(Object state comparisons)
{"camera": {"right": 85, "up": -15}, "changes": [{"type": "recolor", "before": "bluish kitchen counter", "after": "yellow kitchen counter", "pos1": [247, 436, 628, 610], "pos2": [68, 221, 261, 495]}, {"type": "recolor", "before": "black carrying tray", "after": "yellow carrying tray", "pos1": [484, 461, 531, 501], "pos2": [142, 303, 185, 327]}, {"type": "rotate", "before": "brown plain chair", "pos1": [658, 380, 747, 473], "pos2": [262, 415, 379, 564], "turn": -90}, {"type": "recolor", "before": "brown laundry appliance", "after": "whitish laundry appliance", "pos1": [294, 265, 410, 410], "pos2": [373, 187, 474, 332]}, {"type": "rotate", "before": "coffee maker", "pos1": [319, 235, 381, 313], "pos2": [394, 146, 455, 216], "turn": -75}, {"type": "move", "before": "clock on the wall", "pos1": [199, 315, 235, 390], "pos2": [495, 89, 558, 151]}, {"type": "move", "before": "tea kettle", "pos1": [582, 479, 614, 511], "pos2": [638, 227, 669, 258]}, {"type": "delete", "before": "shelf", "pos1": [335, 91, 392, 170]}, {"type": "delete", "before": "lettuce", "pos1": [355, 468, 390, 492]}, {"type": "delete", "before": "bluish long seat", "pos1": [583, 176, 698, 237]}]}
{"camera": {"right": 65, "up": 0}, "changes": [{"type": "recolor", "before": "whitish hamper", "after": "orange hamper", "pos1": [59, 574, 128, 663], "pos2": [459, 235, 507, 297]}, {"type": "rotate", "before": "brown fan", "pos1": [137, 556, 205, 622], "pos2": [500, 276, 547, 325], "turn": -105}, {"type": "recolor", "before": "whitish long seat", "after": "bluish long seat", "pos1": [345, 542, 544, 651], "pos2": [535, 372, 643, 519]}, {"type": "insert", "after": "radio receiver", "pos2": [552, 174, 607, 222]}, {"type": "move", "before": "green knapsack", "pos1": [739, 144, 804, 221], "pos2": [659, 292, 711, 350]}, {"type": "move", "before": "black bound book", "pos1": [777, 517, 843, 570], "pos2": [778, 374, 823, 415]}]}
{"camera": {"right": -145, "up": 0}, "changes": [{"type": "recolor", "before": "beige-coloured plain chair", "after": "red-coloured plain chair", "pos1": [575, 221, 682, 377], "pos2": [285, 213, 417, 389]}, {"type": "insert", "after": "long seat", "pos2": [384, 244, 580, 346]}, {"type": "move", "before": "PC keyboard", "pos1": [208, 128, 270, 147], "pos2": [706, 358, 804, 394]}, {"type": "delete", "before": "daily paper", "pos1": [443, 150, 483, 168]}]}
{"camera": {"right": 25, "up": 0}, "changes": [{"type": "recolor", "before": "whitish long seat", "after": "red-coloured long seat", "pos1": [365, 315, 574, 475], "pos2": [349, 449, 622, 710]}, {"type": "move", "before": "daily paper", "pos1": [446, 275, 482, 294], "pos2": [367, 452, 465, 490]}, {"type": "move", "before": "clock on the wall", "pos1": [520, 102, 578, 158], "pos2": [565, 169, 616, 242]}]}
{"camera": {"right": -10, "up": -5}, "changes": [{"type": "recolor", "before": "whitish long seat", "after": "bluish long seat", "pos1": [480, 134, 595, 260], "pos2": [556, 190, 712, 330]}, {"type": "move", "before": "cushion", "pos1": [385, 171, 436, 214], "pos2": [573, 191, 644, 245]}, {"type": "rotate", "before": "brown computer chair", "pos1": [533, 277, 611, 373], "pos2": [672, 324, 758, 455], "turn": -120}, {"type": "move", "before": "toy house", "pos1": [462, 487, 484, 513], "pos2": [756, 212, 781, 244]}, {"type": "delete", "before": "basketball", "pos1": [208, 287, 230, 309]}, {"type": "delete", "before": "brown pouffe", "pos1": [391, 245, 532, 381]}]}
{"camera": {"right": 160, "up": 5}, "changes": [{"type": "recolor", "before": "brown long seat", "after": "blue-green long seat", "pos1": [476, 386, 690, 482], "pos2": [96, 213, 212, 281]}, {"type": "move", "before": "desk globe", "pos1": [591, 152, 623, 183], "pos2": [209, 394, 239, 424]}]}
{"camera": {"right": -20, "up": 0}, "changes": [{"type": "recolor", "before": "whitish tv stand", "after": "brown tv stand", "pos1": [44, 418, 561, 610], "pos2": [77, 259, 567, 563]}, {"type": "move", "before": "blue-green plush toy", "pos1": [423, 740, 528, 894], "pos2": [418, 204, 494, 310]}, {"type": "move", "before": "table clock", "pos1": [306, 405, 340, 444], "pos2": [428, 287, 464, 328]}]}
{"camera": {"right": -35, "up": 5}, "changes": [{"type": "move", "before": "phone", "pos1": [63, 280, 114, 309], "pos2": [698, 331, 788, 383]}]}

TASK:
All of the records above are to be repeated exactly.

RESPONSE TO THIS TASK:
{"camera": {"right": 85, "up": -15}, "changes": [{"type": "recolor", "before": "bluish kitchen counter", "after": "yellow kitchen counter", "pos1": [247, 436, 628, 610], "pos2": [68, 221, 261, 495]}, {"type": "recolor", "before": "black carrying tray", "after": "yellow carrying tray", "pos1": [484, 461, 531, 501], "pos2": [142, 303, 185, 327]}, {"type": "rotate", "before": "brown plain chair", "pos1": [658, 380, 747, 473], "pos2": [262, 415, 379, 564], "turn": -90}, {"type": "recolor", "before": "brown laundry appliance", "after": "whitish laundry appliance", "pos1": [294, 265, 410, 410], "pos2": [373, 187, 474, 332]}, {"type": "rotate", "before": "coffee maker", "pos1": [319, 235, 381, 313], "pos2": [394, 146, 455, 216], "turn": -75}, {"type": "move", "before": "clock on the wall", "pos1": [199, 315, 235, 390], "pos2": [495, 89, 558, 151]}, {"type": "move", "before": "tea kettle", "pos1": [582, 479, 614, 511], "pos2": [638, 227, 669, 258]}, {"type": "delete", "before": "shelf", "pos1": [335, 91, 392, 170]}, {"type": "delete", "before": "lettuce", "pos1": [355, 468, 390, 492]}, {"type": "delete", "before": "bluish long seat", "pos1": [583, 176, 698, 237]}]}
{"camera": {"right": 65, "up": 0}, "changes": [{"type": "recolor", "before": "whitish hamper", "after": "orange hamper", "pos1": [59, 574, 128, 663], "pos2": [459, 235, 507, 297]}, {"type": "rotate", "before": "brown fan", "pos1": [137, 556, 205, 622], "pos2": [500, 276, 547, 325], "turn": -105}, {"type": "recolor", "before": "whitish long seat", "after": "bluish long seat", "pos1": [345, 542, 544, 651], "pos2": [535, 372, 643, 519]}, {"type": "insert", "after": "radio receiver", "pos2": [552, 174, 607, 222]}, {"type": "move", "before": "green knapsack", "pos1": [739, 144, 804, 221], "pos2": [659, 292, 711, 350]}, {"type": "move", "before": "black bound book", "pos1": [777, 517, 843, 570], "pos2": [778, 374, 823, 415]}]}
{"camera": {"right": -145, "up": 0}, "changes": [{"type": "recolor", "before": "beige-coloured plain chair", "after": "red-coloured plain chair", "pos1": [575, 221, 682, 377], "pos2": [285, 213, 417, 389]}, {"type": "insert", "after": "long seat", "pos2": [384, 244, 580, 346]}, {"type": "move", "before": "PC keyboard", "pos1": [208, 128, 270, 147], "pos2": [706, 358, 804, 394]}, {"type": "delete", "before": "daily paper", "pos1": [443, 150, 483, 168]}]}
{"camera": {"right": 25, "up": 0}, "changes": [{"type": "recolor", "before": "whitish long seat", "after": "red-coloured long seat", "pos1": [365, 315, 574, 475], "pos2": [349, 449, 622, 710]}, {"type": "move", "before": "daily paper", "pos1": [446, 275, 482, 294], "pos2": [367, 452, 465, 490]}, {"type": "move", "before": "clock on the wall", "pos1": [520, 102, 578, 158], "pos2": [565, 169, 616, 242]}]}
{"camera": {"right": -10, "up": -5}, "changes": [{"type": "recolor", "before": "whitish long seat", "after": "bluish long seat", "pos1": [480, 134, 595, 260], "pos2": [556, 190, 712, 330]}, {"type": "move", "before": "cushion", "pos1": [385, 171, 436, 214], "pos2": [573, 191, 644, 245]}, {"type": "rotate", "before": "brown computer chair", "pos1": [533, 277, 611, 373], "pos2": [672, 324, 758, 455], "turn": -120}, {"type": "move", "before": "toy house", "pos1": [462, 487, 484, 513], "pos2": [756, 212, 781, 244]}, {"type": "delete", "before": "basketball", "pos1": [208, 287, 230, 309]}, {"type": "delete", "before": "brown pouffe", "pos1": [391, 245, 532, 381]}]}
{"camera": {"right": 160, "up": 5}, "changes": [{"type": "recolor", "before": "brown long seat", "after": "blue-green long seat", "pos1": [476, 386, 690, 482], "pos2": [96, 213, 212, 281]}, {"type": "move", "before": "desk globe", "pos1": [591, 152, 623, 183], "pos2": [209, 394, 239, 424]}]}
{"camera": {"right": -20, "up": 0}, "changes": [{"type": "recolor", "before": "whitish tv stand", "after": "brown tv stand", "pos1": [44, 418, 561, 610], "pos2": [77, 259, 567, 563]}, {"type": "move", "before": "blue-green plush toy", "pos1": [423, 740, 528, 894], "pos2": [418, 204, 494, 310]}, {"type": "move", "before": "table clock", "pos1": [306, 405, 340, 444], "pos2": [428, 287, 464, 328]}]}
{"camera": {"right": -35, "up": 5}, "changes": [{"type": "move", "before": "phone", "pos1": [63, 280, 114, 309], "pos2": [698, 331, 788, 383]}]}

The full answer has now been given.